§ **The problem**:
Can you give the records below, from the start through the line containing "Continue Shopping", as a JSON list of strings with one string per line and blank lines omitted? Leave the pictures out of the list.

*** Opening of Data for analysis ***

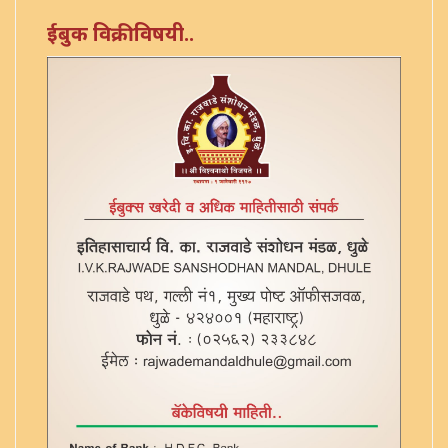
अमरकोश - १ (कांड ६)
ईबुक विक्रीविषयी..
अमरकोश - १ (कांड ७)
अमरकोश - १ (कांड ८)
अमरकोश - १ (कांड ९)
अमरकोश - ३
अमरकोश - ३ (2)
अमरकोश - ४
अमरकोश तृतीयकांड - २२७
अमरकोश तृतीयकांड - ९
अमरकोश सटीक - ७ (कांड ३)
अमरकोश सटीक - ७ (कांड १)
अमरकोश सटीक - ७ (कांड २)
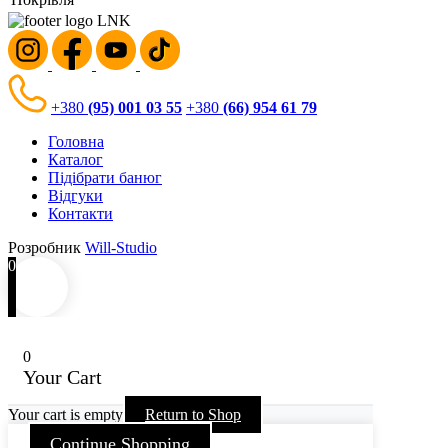
+380
(95) 001 03 55
+380
(66) 954 61 79
Головна
Каталог
Підібрати банюг
Відгуки
Контакти
Розробник
Will-Studio
0
0
Your Cart
Your cart is empty
Return to Shop
Continue Shopping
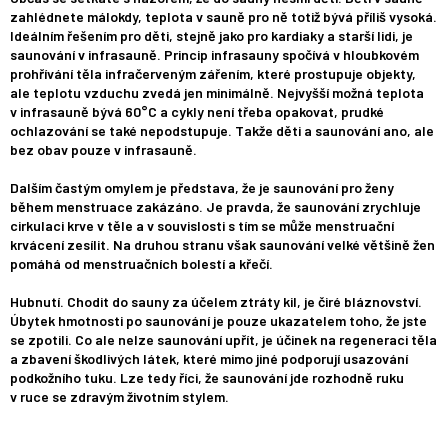
zahlédnete málokdy, teplota v sauně pro ně totiž bývá příliš vysoká.
Ideálním řešením pro děti, stejně jako pro kardiaky a starší lidi, je
saunování v infrasauně. Princip infrasauny spočívá v hloubkovém
prohřívání těla infračerveným zářením, které prostupuje objekty,
ale teplotu vzduchu zvedá jen minimálně. Nejvyšší možná teplota
v infrasauně bývá 60°C a cykly není třeba opakovat, prudké
ochlazování se také nepodstupuje. Takže děti a saunování ano, ale
bez obav pouze v infrasauně.
Dalším častým omylem je představa, že je saunování pro ženy
během menstruace zakázáno. Je pravda, že saunování zrychluje
cirkulaci krve v těle a v souvislosti s tím se může menstruační
krvácení zesílit. Na druhou stranu však saunování velké většině žen
pomáhá od menstruačních bolestí a křečí.
Hubnutí. Chodit do sauny za účelem ztráty kil, je čiré bláznovství.
Úbytek hmotnosti po saunování je pouze ukazatelem toho, že jste
se zpotili. Co ale nelze saunování upřít, je účinek na regeneraci těla
a zbavení škodlivých látek, které mimo jiné podporují usazování
podkožního tuku. Lze tedy říci, že saunování jde rozhodně ruku
v ruce se zdravým životním stylem.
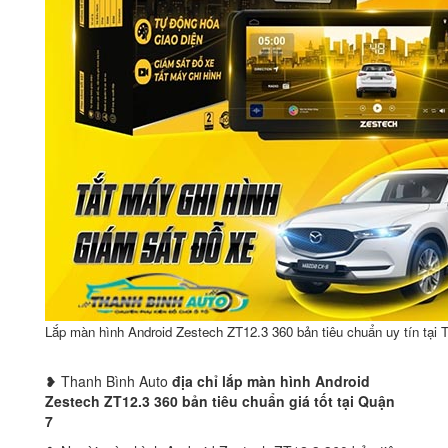
Lắp màn hình Android Zestech ZT12.3 360 bản tiêu chuẩn uy tín tạ
❥ Thanh Bình Auto
địa chỉ lắp màn hình Android
Zestech ZT12.3 360 bản tiêu chuẩn giá tốt tại Quận
7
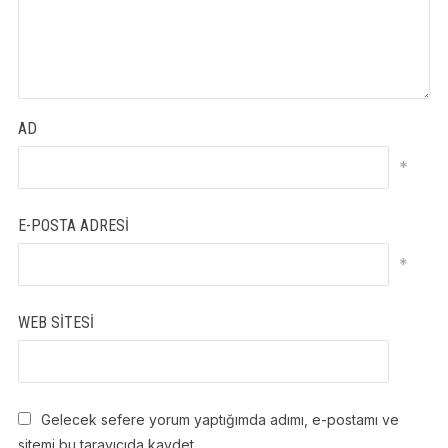
AD
*
E-POSTA ADRESI
*
WEB SITESI
Gelecek sefere yorum yaptığımda adımı, e-postamı ve
sitemi bu tarayıcıda kaydet.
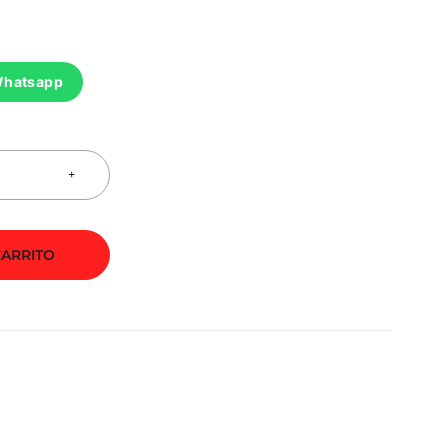
Whatsapp
CARRITO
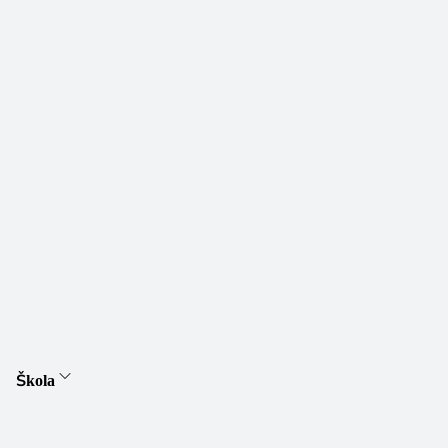
Škola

*** Close of Data for analysis ***

§ **Result for this exercise**:
[
  "अमरकोश - १ (कांड ६)",
  "ईबुक विक्रीविषयी..",
  "अमरकोश - १ (कांड ७)",
  "अमरकोश - १ (कांड ८)",
  "अमरकोश - १ (कांड ९)",
  "अमरकोश - ३",
  "अमरकोश - ३ (2)",
  "अमरकोश - ४",
  "अमरकोश तृतीयकांड - २२७",
  "अमरकोश तृतीयकांड - ९",
  "अमरकोश सटीक - ७ (कांड ३)",
  "अमरकोश सटीक - ७ (कांड १)",
  "अमरकोश सटीक - ७ (कांड २)",
  "+380",
  "(95) 001 03 55",
  "+380",
  "(66) 954 61 79",
  "Головна",
  "Каталог",
  "Підібрати банюг",
  "Відгуки",
  "Контакти",
  "Розробник",
  "Will-Studio",
  "0",
  "0",
  "Your Cart",
  "Your cart is empty",
  "Return to Shop",
  "Continue Shopping"
]